§ What the task asks: Go through the data and report each line that holds the string "pixels".

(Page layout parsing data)
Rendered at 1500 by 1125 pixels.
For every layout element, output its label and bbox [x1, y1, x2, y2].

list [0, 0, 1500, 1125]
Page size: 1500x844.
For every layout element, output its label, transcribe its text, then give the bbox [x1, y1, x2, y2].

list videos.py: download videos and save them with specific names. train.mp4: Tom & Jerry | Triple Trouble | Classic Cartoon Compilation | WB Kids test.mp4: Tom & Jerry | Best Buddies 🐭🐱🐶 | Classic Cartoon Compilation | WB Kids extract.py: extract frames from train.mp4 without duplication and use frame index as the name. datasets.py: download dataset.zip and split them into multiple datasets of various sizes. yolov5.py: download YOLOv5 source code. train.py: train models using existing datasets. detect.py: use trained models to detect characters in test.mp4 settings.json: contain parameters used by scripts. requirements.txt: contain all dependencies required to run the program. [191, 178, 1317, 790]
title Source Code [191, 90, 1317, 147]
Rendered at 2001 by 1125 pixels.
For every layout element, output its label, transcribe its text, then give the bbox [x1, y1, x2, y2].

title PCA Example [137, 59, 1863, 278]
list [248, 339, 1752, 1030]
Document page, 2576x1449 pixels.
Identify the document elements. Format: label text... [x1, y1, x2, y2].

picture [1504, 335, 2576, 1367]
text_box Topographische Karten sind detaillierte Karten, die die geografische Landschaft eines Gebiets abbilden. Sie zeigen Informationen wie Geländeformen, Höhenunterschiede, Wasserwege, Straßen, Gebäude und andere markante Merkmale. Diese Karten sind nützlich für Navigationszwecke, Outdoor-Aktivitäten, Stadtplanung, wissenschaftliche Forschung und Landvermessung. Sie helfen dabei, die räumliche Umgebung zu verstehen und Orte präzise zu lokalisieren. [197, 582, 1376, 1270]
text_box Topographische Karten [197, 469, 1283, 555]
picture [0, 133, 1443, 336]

§ Answer to this task:
Rendered at 1500 by 1125 pixels.
Rendered at 2001 by 1125 pixels.
Document page, 2576x1449 pixels.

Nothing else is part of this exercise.